What a complete waste of space, quite literally. Why the Council should have allocated planning permission to something that is more space than actual content I really cannot understand.

Someone told me today that we, the taxpayers, payed £14 million for that farce.

So I am now the happy owner of a membership card for a facility that cannot provide me desk space. Thanks, Southwark Council!


Anonymous said...

Its better that nothing, and better than the old Rotherhithe one by far! Well done Southwark for that - even if you allowed the clusterfook blocks next door to go up as well. Space wise, yeah they could have done more, but screw these tiny rooms, houses and buildings. Its not wasted space, just visual breathing space! I wish more builders took that approach.

Andie said...

I think that "better than nothing" really sums it up. I am glad you like it, Anonymous, but am completely unconvinced that "visual breathing space" (when we have so much of it on our lovely docks, as long as Southwark Council doesn't try to turn them into marinas) is not wasted space. It IS wasted space. It was supposed to be a library, functional and useful. That doesn't mean that it had to be ugly, but the designers (and those who signed off on it) should have maximized the space available. For me, it is ugly on the outside, attractive on the inside, and a functional let-down.

Gilbert said...

From outside it's quite a scary building, looming over you when you get too close.

Anonymous said...

I'm quite a fan, great kids area to entice them and parents to come back.
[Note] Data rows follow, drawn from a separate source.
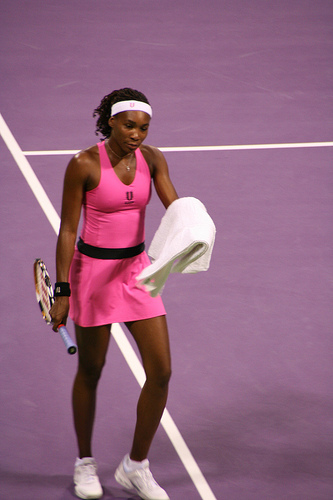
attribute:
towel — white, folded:
[136, 196, 218, 298]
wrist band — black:
[54, 281, 72, 297]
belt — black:
[77, 236, 146, 259]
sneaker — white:
[73, 455, 104, 499]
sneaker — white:
[114, 452, 171, 499]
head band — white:
[111, 99, 153, 117]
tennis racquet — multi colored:
[33, 258, 78, 356]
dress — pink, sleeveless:
[69, 141, 168, 328]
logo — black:
[125, 191, 136, 205]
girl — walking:
[48, 87, 180, 499]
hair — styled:
[93, 87, 150, 140]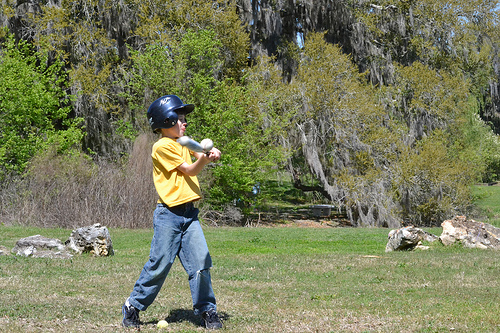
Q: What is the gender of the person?
A: Male.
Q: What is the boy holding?
A: Bat.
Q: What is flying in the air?
A: Ball.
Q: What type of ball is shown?
A: Base ball.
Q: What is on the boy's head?
A: Helmet.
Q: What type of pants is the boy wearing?
A: Denim.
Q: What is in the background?
A: Trees.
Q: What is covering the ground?
A: Grass.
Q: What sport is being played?
A: Baseball.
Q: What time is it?
A: Afternoon.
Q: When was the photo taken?
A: During the daytime.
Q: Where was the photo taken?
A: During the daytime.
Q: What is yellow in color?
A: Shirt.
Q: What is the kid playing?
A: Baseball.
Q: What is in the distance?
A: Trees.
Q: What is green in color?
A: Grass.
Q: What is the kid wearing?
A: Helmet.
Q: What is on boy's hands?
A: Bat.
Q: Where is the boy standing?
A: In the field.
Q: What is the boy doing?
A: Swinging a bat.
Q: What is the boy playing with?
A: A bat.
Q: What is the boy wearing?
A: A black helmet.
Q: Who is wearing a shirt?
A: A boy.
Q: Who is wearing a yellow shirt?
A: A boy.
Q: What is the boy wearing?
A: Pants.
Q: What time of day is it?
A: Daytime.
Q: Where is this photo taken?
A: On a grassy field.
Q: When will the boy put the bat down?
A: After he hits the ball.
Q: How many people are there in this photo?
A: One.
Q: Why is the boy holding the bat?
A: He is trying to hit the ball.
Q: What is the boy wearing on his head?
A: A helmet.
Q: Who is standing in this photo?
A: A boy.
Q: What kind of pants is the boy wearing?
A: Jean.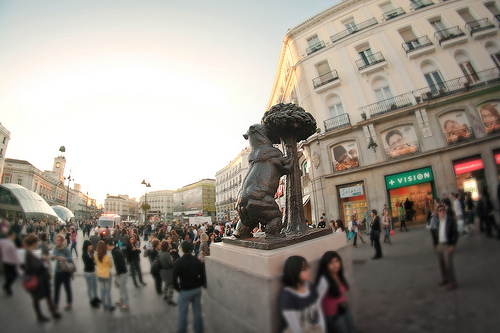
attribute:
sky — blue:
[3, 0, 282, 160]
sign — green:
[383, 162, 433, 192]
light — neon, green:
[373, 157, 433, 195]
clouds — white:
[57, 17, 229, 157]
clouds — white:
[41, 36, 92, 60]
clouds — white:
[198, 47, 256, 75]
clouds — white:
[142, 40, 178, 61]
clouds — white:
[104, 43, 129, 66]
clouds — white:
[3, 65, 23, 87]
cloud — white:
[4, 40, 262, 206]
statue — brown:
[226, 97, 321, 238]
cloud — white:
[79, 27, 201, 73]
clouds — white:
[6, 6, 268, 192]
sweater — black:
[172, 254, 200, 281]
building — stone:
[259, 0, 497, 225]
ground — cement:
[377, 269, 449, 331]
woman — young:
[278, 254, 329, 326]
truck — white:
[93, 212, 120, 239]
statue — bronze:
[213, 94, 335, 252]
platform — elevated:
[192, 226, 364, 331]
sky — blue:
[0, 3, 350, 216]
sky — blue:
[1, 3, 342, 193]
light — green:
[389, 165, 440, 191]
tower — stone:
[42, 142, 71, 192]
That's what's most important to me and works well.

Sacha said...

I had a chance to pop in yesterday (to search for a copy of Atlas Shrugged... couldn't bring myself to buy it). I've not set foot in a library since I left university 15-odd years ago, and I'd agree that this wasn't quite what I was expecting. In terms of size of the collection, it seemed more like an airport bookshop than a library, but perhaps this is what's reasonable in a post-internet/ebook world?

I would say that the best thing the library has going for it is its location right next to the tube; perfect for popping in for a book or DVD (1 quid for a week, not bad) on the way to or from work.

Incidentally, if you want to search the collection from home, the website is here: http://prism.talis.com/southwark/ Watch out though, reserving books costs 50p and they don't tell you that up front.

I also asked the chap at the desk whether they take donations (of books), and they do.